Release 2.0.0 | Apache InLong

Apache InLong（应龙）has recently released version 2.0.0, which has closed over 315 issues, including more than 6 major features and over 96 optimizations. The main accomplishments include support for the Transform SDK and integrated into the ES Sink of Sort Standalone, OceanBase data source management, adaptive resource configuration for Sort tasks, HTTP output for SortStandalone, community documentation restructuring, and full-link support for offline synchronization.

After the 2.0.0 release, Apache InLong has added transform capabilities, improved support for the Agent Pulsar Source, enriched the capabilities and applicable scenarios of Sort, and optimized the display of the InLong Dashboard, addressing various issues encountered during the operation and maintenance of InLong.

About Apache InLong

As the industry's first one-stop, all-scenario massive data integration framework, Apache InLong provides automated, secure, reliable, and high-performance data transmission capabilities, enabling businesses to quickly build stream-based data analysis, modeling, and applications. Currently, InLong is widely used in various industries including advertising, payment, social networking, gaming, and artificial intelligence, serving thousands of businesses, with high-performance scenarios processing over hundreds of billions of records per day and highly reliable scenarios handling over tens of trillions of records per day.

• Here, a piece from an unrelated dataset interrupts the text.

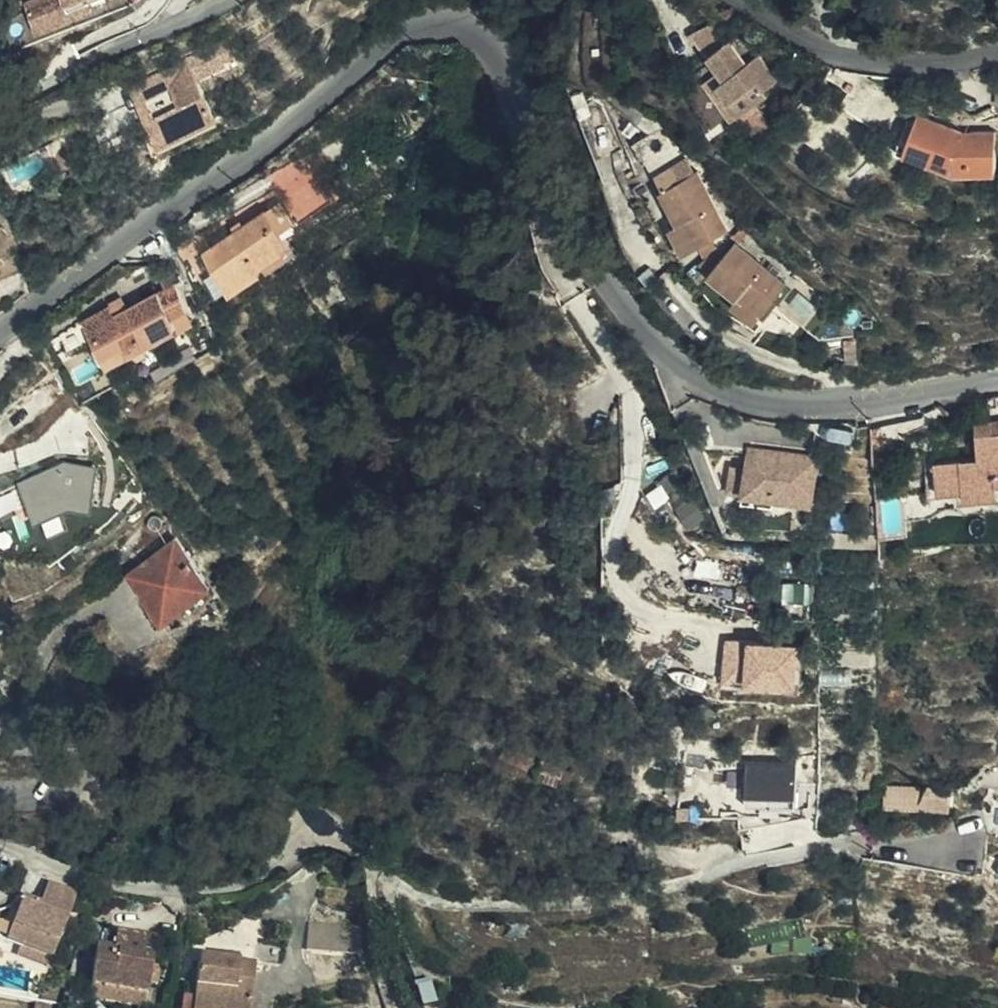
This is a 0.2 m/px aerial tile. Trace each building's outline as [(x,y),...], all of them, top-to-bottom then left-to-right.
[(75,15),(72,7),(90,0),(39,0),(28,4),(39,32),(76,17),(75,15)] [(75,15),(95,7),(92,0),(90,0),(72,7),(75,15)] [(707,55),(715,64),(712,67),(737,97),(750,84),(766,70),(762,64),(769,56),(745,29),(733,39),(699,0),(691,0),(673,16),(707,55)] [(126,87),(136,105),(150,98),(168,86),(178,102),(158,114),(145,120),(160,147),(220,115),(199,78),(226,64),(225,63),(236,56),(225,34),(126,87)] [(715,64),(707,55),(698,63),(732,101),(737,97),(712,67),(715,64)] [(778,82),(766,70),(750,84),(762,96),(778,82)] [(885,123),(942,152),(991,152),(989,107),(957,108),(912,87),(906,101),(897,97),(885,123)] [(150,98),(136,105),(145,120),(158,114),(150,98)] [(663,188),(682,220),(692,214),(705,236),(734,220),(701,165),(663,188)] [(210,275),(280,235),(263,204),(193,243),(210,275)] [(692,214),(682,220),(676,223),(689,246),(705,236),(692,214)] [(711,267),(739,292),(744,287),(769,308),(792,281),(740,235),(711,267)] [(101,296),(74,311),(86,331),(92,343),(116,330),(120,339),(167,312),(164,306),(181,298),(165,270),(105,304),(101,296)] [(744,287),(739,292),(735,297),(761,318),(769,308),(744,287)] [(74,311),(54,323),(65,343),(86,331),(74,311)] [(982,438),(921,447),(924,471),(952,468),(954,478),(987,473),(986,460),(997,459),(997,412),(997,411),(980,415),(982,438)] [(752,449),(750,476),(749,490),(781,494),(781,498),(817,502),(820,456),(752,449)] [(98,510),(98,466),(27,466),(27,510),(98,510)] [(749,490),(750,476),(736,473),(734,494),(749,495),(749,490)] [(193,573),(196,596),(208,587),(207,576),(203,564),(181,533),(177,536),(193,573)] [(135,566),(171,616),(196,596),(193,573),(177,536),(135,566)] [(207,576),(208,587),(217,581),(203,564),(207,576)] [(804,682),(804,638),(749,638),(749,682),(804,682)] [(794,760),(749,759),(748,790),(793,792),(794,760)] [(954,784),(887,782),(886,804),(953,806),(954,784)] [(41,957),(67,897),(38,883),(29,903),(15,896),(0,935),(0,938),(10,942),(41,957)] [(361,955),(365,926),(312,917),(308,946),(361,955)] [(101,939),(94,986),(129,991),(129,998),(148,1000),(151,986),(154,964),(157,933),(119,927),(117,942),(101,939)] [(35,972),(41,957),(10,942),(4,957),(35,972)] [(212,959),(238,962),(239,952),(213,949),(212,959)] [(238,962),(212,959),(199,958),(195,997),(183,996),(182,1007),(250,1007),(255,964),(238,962)] [(94,986),(92,1000),(140,1007),(147,1007),(148,1000),(129,998),(129,991),(94,986)]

The core keywords for InLong's project positioning are "one-stop," "all-scenario," and "massive data." For "one-stop," we aim to shield technical details, provide complete data integration and supporting services, and achieve out-of-the-box usability; for "all-scenario," we aim to offer comprehensive solutions covering common data integration scenarios in the big data field; for "massive data," we hope to leverage architectural advantages such as layered data links, fully extensible components, and built-in multi-cluster management to stably support even larger data volumes based on hundreds of billions of records per day.

From 1.0 to 2.0

In version 1.13.0, InLong added the underlying framework for offline synchronization tasks and supported Flink's stream-batch integration capability. Version 2.0.0 fixed several issues with the built-in scheduler, connected the front and back ends, and enabled the configuration of offline synchronization tasks on the Dashboard page, providing full process support for the configuration and management of offline synchronization tasks. Based on this capability, users can manage both real-time and offline synchronization tasks uniformly.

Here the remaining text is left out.